■ Texte source ■
"""
Cela peut paraître surprenant pour un commentateur libéral comme moi, mais de 2010 à 2013, j’ai travaillé dans l’antre le plus en vue du conservatisme américain : Fox News. Pendant mon séjour à la chaîne, j’ai réalisé à quel point j’avais été condescendant dans mes opinions, non seulement à l’égard des personnes qui travaillaient à Fox News, mais aussi à l’égard des personnes qui regardaient la chaîne à la maison. Et la condescendance n’est qu’une forme arrogante de préjugé ; nous ne sommes condescendants qu’envers ceux que nous estimons être intrinsèquement inférieurs à nous. Plus je sortais de ma propre bulle libérale, plus je rencontrais d’autres conservateurs qui n’étaient ni stupides ni haineux – ou du moins pas plus délibérément haineux que moi. Ces expériences ont vraiment remis en question mes préjugés et mes hypothèses. Je ne dis pas que Sean Hannity est la personne la plus gentille de la planète ; ses opinions politiques sont certainement loin de ce que je pourrais raisonnablement qualifier de gentil. Ce que je dis, c’est que j’ai réalisé que la personne que je considérais comme totalement cruelle, comme la caricature d’un horrible monstre de droite, est en fait attentionnée et gentille, et qu’elle est un bon père et un ami qui me soutient. Y compris un ami qui me soutient.
"""
■ Données sources ■
"""
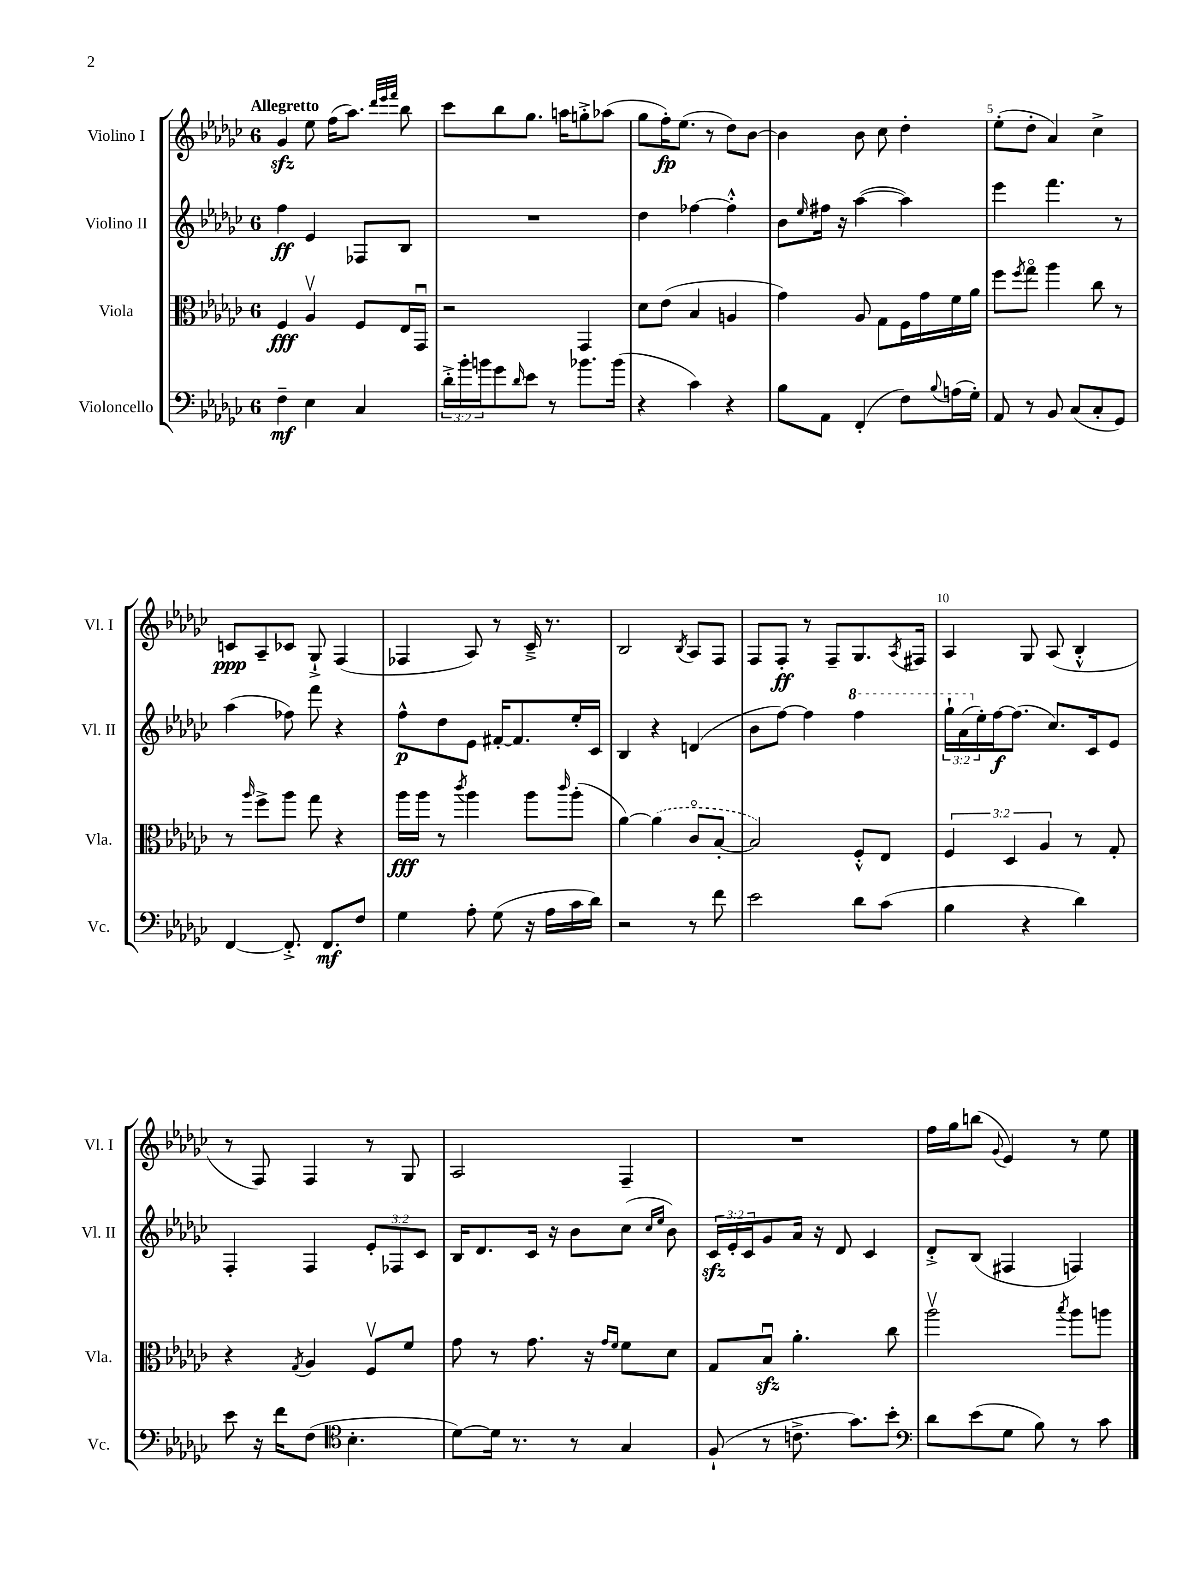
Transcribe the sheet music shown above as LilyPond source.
"""
■ Consignes ■
(1) D'après le témoignage sur Fox News, durant quelle période la personne qui s'exprime a-t-elle travaillé pour cette chaîne ?
(2) Prolongez le témoignage sur Fox News au-delà de sa dernière phrase.
Les données n'interviennent en rien dans ce qui est demandé ici.

■ Corrigé de l'exercice ■
(1) De 2010 à 2013.

(2)
D’une manière ou d’une autre, l’expérience d’apprendre à connaître et à apprécier de nombreux conservateurs et en même temps de recevoir de plus en plus de courrier haineux de conservateurs m’a placé devant un choix. À partir de maintenant, allais-je croire que la plupart des conservateurs étaient comme ceux avec qui j’avais travaillé à Fox News, ou allais-je supposer que la plupart des conservateurs étaient comme ceux qui m’envoyaient des messages haineux en ligne ? Quelle était l’exception, et quelle était la règle ? Honnêtement, j’aurais probablement pu argumenter dans les deux sens. C’était une décision qui mettait à l’épreuve mes principes fondamentaux. Je pouvais choisir de détester la plupart des conservateurs ou non. J’ai trouvé ma réponse dans ma tante Lucy.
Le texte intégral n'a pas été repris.